Nile Wellness Island

On the boards project – Giza Island

If you had to pick one design trend to make a comeback, or could predict a future trend, what would it be?

The simple answer lies in AI, although not in the way one might first anticipate. My testing of AI doesn’t revolve around the futuristic, almost supernatural visualizations frequently showcased in the media (though, admittedly, there’s a touch of that). Instead, I’ve been employing AI not to accelerate or replace the design process but to carve out more time for thorough testing, evaluation, and enhanced communication of our design intent.

AI has become a tool to iterate on design options, refining and improving our concept narratives by enhancing our collective design rhetoric. We’ve explored its potential in automating meeting notes and executive summaries, all in pursuit of granting us the freedom to dedicate more time to what we’re truly passionate about – elevating design.

generative ai

Image created with MidJourney by Nidhi Hegde

One piece of advice to aspiring designers?

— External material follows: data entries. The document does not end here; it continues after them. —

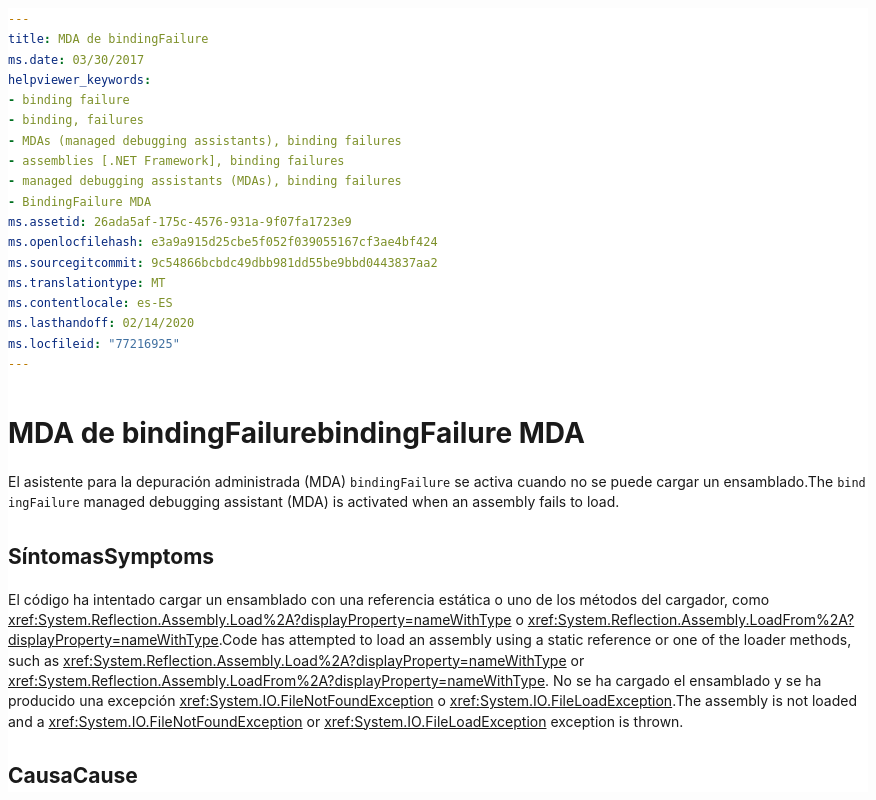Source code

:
 ```yaml
---
title: MDA de bindingFailure
ms.date: 03/30/2017
helpviewer_keywords:
- binding failure
- binding, failures
- MDAs (managed debugging assistants), binding failures
- assemblies [.NET Framework], binding failures
- managed debugging assistants (MDAs), binding failures
- BindingFailure MDA
ms.assetid: 26ada5af-175c-4576-931a-9f07fa1723e9
ms.openlocfilehash: e3a9a915d25cbe5f052f039055167cf3ae4bf424
ms.sourcegitcommit: 9c54866bcbdc49dbb981dd55be9bbd0443837aa2
ms.translationtype: MT
ms.contentlocale: es-ES
ms.lasthandoff: 02/14/2020
ms.locfileid: "77216925"
---
```

# <a name="bindingfailure-mda"></a><span data-ttu-id="c1a57-102">MDA de bindingFailure</span><span class="sxs-lookup"><span data-stu-id="c1a57-102">bindingFailure MDA</span></span>

<span data-ttu-id="c1a57-103">El asistente para la depuración administrada (MDA) `bindingFailure` se activa cuando no se puede cargar un ensamblado.</span><span class="sxs-lookup"><span data-stu-id="c1a57-103">The `bindingFailure` managed debugging assistant (MDA) is activated when an assembly fails to load.</span></span>

## <a name="symptoms"></a><span data-ttu-id="c1a57-104">Síntomas</span><span class="sxs-lookup"><span data-stu-id="c1a57-104">Symptoms</span></span>

<span data-ttu-id="c1a57-105">El código ha intentado cargar un ensamblado con una referencia estática o uno de los métodos del cargador, como <xref:System.Reflection.Assembly.Load%2A?displayProperty=nameWithType> o <xref:System.Reflection.Assembly.LoadFrom%2A?displayProperty=nameWithType>.</span><span class="sxs-lookup"><span data-stu-id="c1a57-105">Code has attempted to load an assembly using a static reference or one of the loader methods, such as <xref:System.Reflection.Assembly.Load%2A?displayProperty=nameWithType> or <xref:System.Reflection.Assembly.LoadFrom%2A?displayProperty=nameWithType>.</span></span> <span data-ttu-id="c1a57-106">No se ha cargado el ensamblado y se ha producido una excepción <xref:System.IO.FileNotFoundException> o <xref:System.IO.FileLoadException>.</span><span class="sxs-lookup"><span data-stu-id="c1a57-106">The assembly is not loaded and a <xref:System.IO.FileNotFoundException> or <xref:System.IO.FileLoadException> exception is thrown.</span></span>

## <a name="cause"></a><span data-ttu-id="c1a57-107">Causa</span><span class="sxs-lookup"><span data-stu-id="c1a57-107">Cause</span></span>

Following the Rule of Three. It is an easy and fundamental practice: always test three ideas, three designs, or three options. It’s about fostering experimentation and embracing risk, recognizing that by generating three options, we accept the absence of a singular “right answer.” Instead, we acknowledge a constellation of possibilities, necessitating editing and curation to evolve a design over time.

Moreover, this approach serves as essential training for collaborating with clients. By presenting three distinct options, we invite clients into the design process. They become active participants, engaging collaboratively with the design team to establish consensus and take ownership of the decisions that shape the outcome. Ultimately, it empowers them to truly own the design. Lastly, read your history.

Bonus Question! What are you most interested in from a design perspective? What do you see as your ‘domain’ or niche / what would you like to be known for?

Drawing from my design background, which extends beyond the hospitality domain to encompass an art education and experience in designing a diverse range of structures such as civic, institutional, healthcare, and laboratory buildings, I embrace an open-minded and generalist approach to destination design. This approach proves advantageous, especially when collaborating with clients who entrust WATG to create something “that has never been seen”. In such cases, we must “do something we have never done” and our immediate task is to seek inspiration from unconventional sources and remain receptive to innovative ideas across various disciplines.